«Quedé asombrado cuando lo vi. Mi primera reacción fue pedirles a mis colegas que confirmaran mi diagnóstico». Esas fueron las palabras que el obstetra Pierre-Emmanuel Bouet del Centro Hospitalario de la Universidad de Angers, Francia, pronunció al ser consultado por la prensa respecto a qué fue lo que pasó por su cabeza cuando hizo el descubrimiento.
Lo que halló durante una consulta de rutina de una mujer embarazada de 22 semanas fue algo extremadamente inusual. Durante el estudio ecográfico que le realizó, pudo observar cómo dos piernas sobresalían por el costado de su útero. Eran las extremidades del bebé que estaba gestando. Las paredes de su órgano se habían roto. Era el caso número 27 registrado en la historia de la medicina.

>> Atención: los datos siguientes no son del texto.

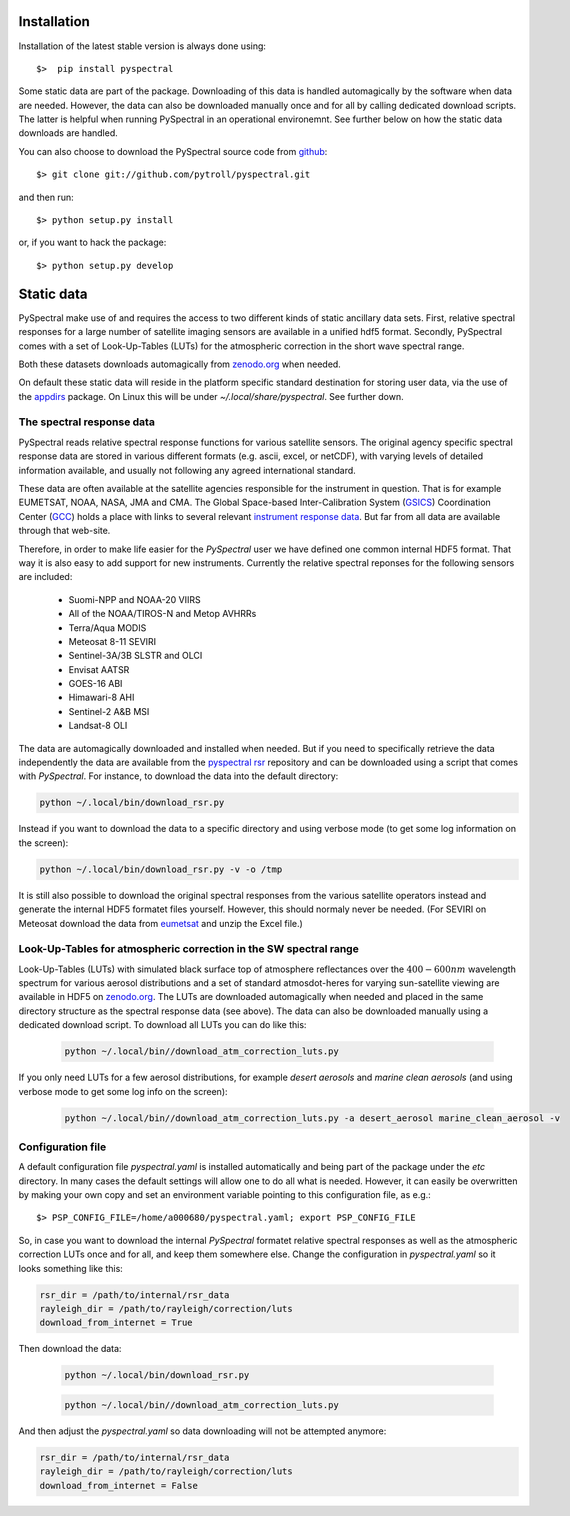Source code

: Installation
------------

Installation of the latest stable version is always done using:: 

  $>  pip install pyspectral

Some static data are part of the package. Downloading of this data is handled
automagically by the software when data are needed. However, the data can also
be downloaded manually once and for all by calling dedicated download
scripts. The latter is helpful when running PySpectral in an operational
environemnt. See further below on how the static data downloads are handled.

You can also choose to download the PySpectral source code from github_::

  $> git clone git://github.com/pytroll/pyspectral.git

and then run::

  $> python setup.py install

or, if you want to hack the package::

  $> python setup.py develop


Static data
-----------

PySpectral make use of and requires the access to two different kinds of static
ancillary data sets. First, relative spectral responses for a large number of
satellite imaging sensors are available in a unified hdf5 format. Secondly,
PySpectral comes with a set of Look-Up-Tables (LUTs) for the atmospheric
correction in the short wave spectral range.

Both these datasets downloads automagically from `zenodo.org`_ when needed.

On default these static data will reside in the platform specific standard
destination for storing user data, via the use of the appdirs_ package. On
Linux this will be under *~/.local/share/pyspectral*. See further down.


The spectral response data 
^^^^^^^^^^^^^^^^^^^^^^^^^^

PySpectral reads relative spectral response functions for various satellite
sensors. The original agency specific spectral response data are stored in
various different formats (e.g. ascii, excel, or netCDF), with varying levels of
detailed information available, and usually not following any agreed
international standard.

These data are often available at the satellite agencies responsible for the
instrument in question. That is for example EUMETSAT, NOAA, NASA, JMA and
CMA. The Global Space-based Inter-Calibration System (GSICS_) Coordination
Center (GCC_) holds a place with links to several relevant `instrument response
data`_. But far from all data are available through that web-site.

Therefore, in order to make life easier for the *PySpectral* user we have
defined one common internal HDF5 format. That way it is also easy to add
support for new instruments. Currently the relative spectral reponses for the
following sensors are included:

 * Suomi-NPP and NOAA-20 VIIRS
 * All of the NOAA/TIROS-N and Metop AVHRRs
 * Terra/Aqua MODIS
 * Meteosat 8-11 SEVIRI
 * Sentinel-3A/3B SLSTR and OLCI
 * Envisat AATSR
 * GOES-16 ABI
 * Himawari-8 AHI
 * Sentinel-2 A&B MSI
 * Landsat-8 OLI

The data are automagically downloaded and installed when needed. But if you
need to specifically retrieve the data independently the data are available
from the `pyspectral rsr`_ repository and can be downloaded using a script that
comes with *PySpectral*. For instance, to download the data into the default
directory:


.. code::
   
   python ~/.local/bin/download_rsr.py

   
Instead if you want to download the data to a specific directory and
using verbose mode (to get some log information on the screen):

.. code::
   
   python ~/.local/bin/download_rsr.py -v -o /tmp
   

It is still also possible to download the original spectral responses from the
various satellite operators instead and generate the internal HDF5 formatet
files yourself. However, this should normaly never be needed. (For SEVIRI on
Meteosat download the data from eumetsat_ and unzip the Excel file.)


Look-Up-Tables for atmospheric correction in the SW spectral range
^^^^^^^^^^^^^^^^^^^^^^^^^^^^^^^^^^^^^^^^^^^^^^^^^^^^^^^^^^^^^^^^^^

Look-Up-Tables (LUTs) with simulated black surface top of atmosphere
reflectances over the :math:`400-600 nm` wavelength spectrum for various
aerosol distributions and a set of standard atmosdot-heres for varying
sun-satellite viewing are available in HDF5 on `zenodo.org`_. The LUTs are
downloaded automagically when needed and placed in the same directory structure
as the spectral response data (see above). The data can also be downloaded
manually using a dedicated download script. To download all LUTs you can do
like this:

  .. code::
   
   python ~/.local/bin//download_atm_correction_luts.py


If you only need LUTs for a few aerosol distributions, for example *desert
aerosols* and *marine clean aerosols* (and using verbose mode to get some log
info on the screen):

  .. code::
   
   python ~/.local/bin//download_atm_correction_luts.py -a desert_aerosol marine_clean_aerosol -v
   


Configuration file
^^^^^^^^^^^^^^^^^^

A default configuration file *pyspectral.yaml* is installed automatically and
being part of the package under the *etc* directory. In many cases the default
settings will allow one to do all what is needed. However, it can easily be
overwritten by making your own copy and set an environment variable pointing to
this configuration file, as e.g.::

  $> PSP_CONFIG_FILE=/home/a000680/pyspectral.yaml; export PSP_CONFIG_FILE

So, in case you want to download the internal *PySpectral* formatet relative
spectral responses as well as the atmospheric correction LUTs once and for all,
and keep them somewhere else. Change the configuration in *pyspectral.yaml* so
it looks something like this:

.. code-block:: ini

   rsr_dir = /path/to/internal/rsr_data
   rayleigh_dir = /path/to/rayleigh/correction/luts
   download_from_internet = True

Then download the data:

  .. code::
   
   python ~/.local/bin/download_rsr.py

  .. code::
   
   python ~/.local/bin//download_atm_correction_luts.py


And then adjust the *pyspectral.yaml* so data downloading will not be attempted anymore:

.. code-block:: ini

   rsr_dir = /path/to/internal/rsr_data
   rayleigh_dir = /path/to/rayleigh/correction/luts
   download_from_internet = False


.. _pyspectral rsr: https://zenodo.org/record/1012412/files/pyspectral_rsr_data.tgz
.. _eumetsat: http://www.eumetsat.int/website/wcm/idc/idcplg?IdcService=GET_FILE&dDocName=ZIP_MSG_SEVIRI_SPEC_RES_CHAR&RevisionSelectionMethod=LatestReleased&Rendition=Web
.. _GSICS: http://www.wmo.int/pages/prog/sat/GSICS/
.. _GCC: http://www.star.nesdis.noaa.gov/smcd/GCC/index.php
.. _instrument response data: http://www.star.nesdis.noaa.gov/smcd/GCC/instrInfo-srf.php
.. _github: http://github.com/pytroll/pyspectral
.. _appdirs: https://github.com/ActiveState/appdirs
.. _zenodo.org: https://zenodo.org
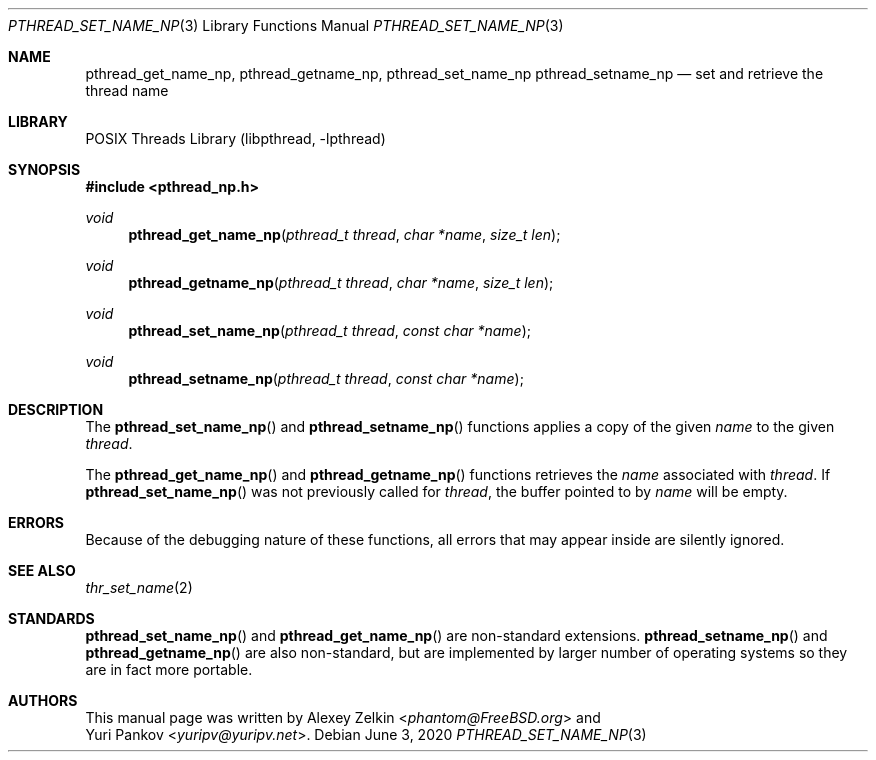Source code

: .\" Copyright (c) 2003 Alexey Zelkin <phantom@FreeBSD.org>
.\" All rights reserved.
.\"
.\" Redistribution and use in source and binary forms, with or without
.\" modification, are permitted provided that the following conditions
.\" are met:
.\" 1. Redistributions of source code must retain the above copyright
.\"    notice, this list of conditions and the following disclaimer.
.\" 2. Redistributions in binary form must reproduce the above copyright
.\"    notice, this list of conditions and the following disclaimer in the
.\"    documentation and/or other materials provided with the distribution.
.\"
.\" THIS SOFTWARE IS PROVIDED BY THE AUTHOR AND CONTRIBUTORS ``AS IS'' AND
.\" ANY EXPRESS OR IMPLIED WARRANTIES, INCLUDING, BUT NOT LIMITED TO, THE
.\" IMPLIED WARRANTIES OF MERCHANTABILITY AND FITNESS FOR A PARTICULAR PURPOSE
.\" ARE DISCLAIMED.  IN NO EVENT SHALL THE AUTHOR OR CONTRIBUTORS BE LIABLE
.\" FOR ANY DIRECT, INDIRECT, INCIDENTAL, SPECIAL, EXEMPLARY, OR CONSEQUENTIAL
.\" DAMAGES (INCLUDING, BUT NOT LIMITED TO, PROCUREMENT OF SUBSTITUTE GOODS
.\" OR SERVICES; LOSS OF USE, DATA, OR PROFITS; OR BUSINESS INTERRUPTION)
.\" HOWEVER CAUSED AND ON ANY THEORY OF LIABILITY, WHETHER IN CONTRACT, STRICT
.\" LIABILITY, OR TORT (INCLUDING NEGLIGENCE OR OTHERWISE) ARISING IN ANY WAY
.\" OUT OF THE USE OF THIS SOFTWARE, EVEN IF ADVISED OF THE POSSIBILITY OF
.\" SUCH DAMAGE.
.\"
.\" $FreeBSD$
.\"
.Dd June 3, 2020
.Dt PTHREAD_SET_NAME_NP 3
.Os
.Sh NAME
.Nm pthread_get_name_np ,
.Nm pthread_getname_np ,
.Nm pthread_set_name_np
.Nm pthread_setname_np
.Nd set and retrieve the thread name
.Sh LIBRARY
.Lb libpthread
.Sh SYNOPSIS
.In pthread_np.h
.Ft void
.Fn pthread_get_name_np "pthread_t thread" "char *name" "size_t len"
.Ft void
.Fn pthread_getname_np "pthread_t thread" "char *name" "size_t len"
.Ft void
.Fn pthread_set_name_np "pthread_t thread" "const char *name"
.Ft void
.Fn pthread_setname_np "pthread_t thread" "const char *name"
.Sh DESCRIPTION
The
.Fn pthread_set_name_np
and
.Fn pthread_setname_np
functions applies a copy of the given
.Fa name
to the given
.Fa thread .
.Pp
The
.Fn pthread_get_name_np
and
.Fn pthread_getname_np
functions retrieves the
.Fa name
associated with
.Fa thread .
If
.Fn pthread_set_name_np
was not previously called for
.Fa thread ,
the buffer pointed to by
.Fa name
will be empty.
.Sh ERRORS
Because of the debugging nature of these functions, all errors that may
appear inside are silently ignored.
.Sh SEE ALSO
.Xr thr_set_name 2
.Sh STANDARDS
.Fn pthread_set_name_np
and
.Fn pthread_get_name_np
are non-standard extensions.
.Fn pthread_setname_np
and
.Fn pthread_getname_np
are also non-standard, but are implemented by larger number of operating
systems so they are in fact more portable.
.Sh AUTHORS
This manual page was written by
.An Alexey Zelkin Aq Mt phantom@FreeBSD.org
and
.An Yuri Pankov Aq Mt yuripv@yuripv.net .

Al contrario de lo que podría creerse, el movimiento de las piernas no fue lo que produjo la ruptura de la pared uterina. La paciente, además, no presentó ningún síntoma que alertara a los médicos. No sentía dolor, ni ningún cambio interno. Tampoco podía acusársela de no tener experiencia en embarazos: en su vientre crecía su sexto hijo, según reportó The New England Journal of Medicine.
Según Bouet, como consecuencia de sus cinco cesáreas previas, las paredes de su útero habían desarrollado una rigidez mayor de la que suele verse en los embarazos. La pared se rompió cuando fue imposible que continuara expandiéndose. Afortunadamente para la mujer, las piernas del su bebé actuaron como tapones, impidiendo una hemorragia que hubiera resultado letal para ambos.
Sin embargo, el riesgo era mayúsculo y era doble. Por un lado, el feto era aún muy pequeño para que pudiera nacer. Casi con seguridad no podría sobrevivir. Por el otro, el peligro que representaba para la madre también era alto. Bouet sugirió lo primero, pero los padres prefirieron seguir adelante unas semanas más con un monitoreo constante de la evolución. Ocho semanas después, nació su sexto hijo, mediante una cesárea. «El recién nacido vino al mundo saludable. Prematuro, pero saludable». Hoy, el niño está vivo. Y todavía patea.